[Stored entries]

BEGIN

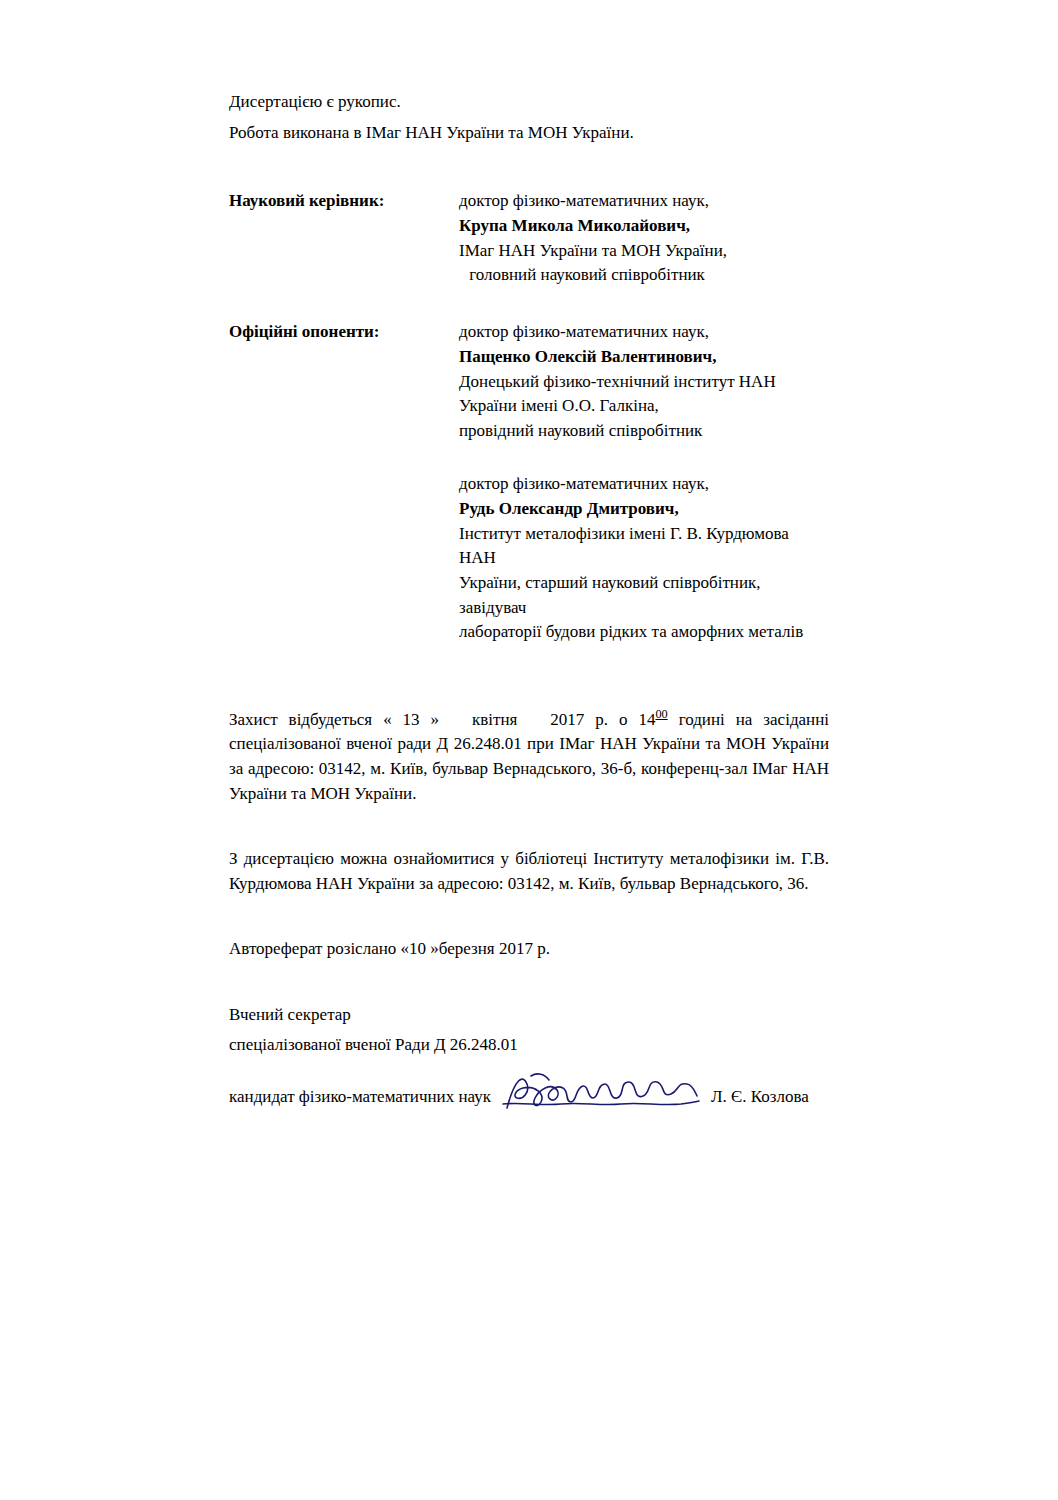Дисертацією є рукопис.
Робота виконана в ІМаг НАН України та МОН України.
Науковий керівник:
доктор фізико-математичних наук,
Крупа Микола Миколайович,
ІМаг НАН України та МОН України,
головний науковий співробітник
Офіційні опоненти:
доктор фізико-математичних наук,
Пащенко Олексій Валентинович,
Донецький фізико-технічний інститут НАН
України імені О.О. Галкіна,
провідний науковий співробітник
доктор фізико-математичних наук,
Рудь Олександр Дмитрович,
Інститут металофізики імені Г. В. Курдюмова НАН
України, старший науковий співробітник, завідувач
лабораторії будови рідких та аморфних металів
Захист відбудеться « 13 » квітня 2017 р. о 1400 годині на засіданні спеціалізованої вченої ради Д 26.248.01 при ІМаг НАН України та МОН України за адресою: 03142, м. Київ, бульвар Вернадського, 36-б, конференц-зал ІМаг НАН України та МОН України.
З дисертацією можна ознайомитися у бібліотеці Інституту металофізики ім. Г.В. Курдюмова НАН України за адресою: 03142, м. Київ, бульвар Вернадського, 36.
Автореферат розіслано «10 »березня 2017 р.
Вчений секретар
спеціалізованої вченої Ради Д 26.248.01
кандидат фізико-математичних наук Л. Є. Козлова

END

--- Work request ---
Reading through the records above, report each line in which the string "співробітник" is found.

--- Exercise result ---
головний науковий співробітник
провідний науковий співробітник
України, старший науковий співробітник, завідувач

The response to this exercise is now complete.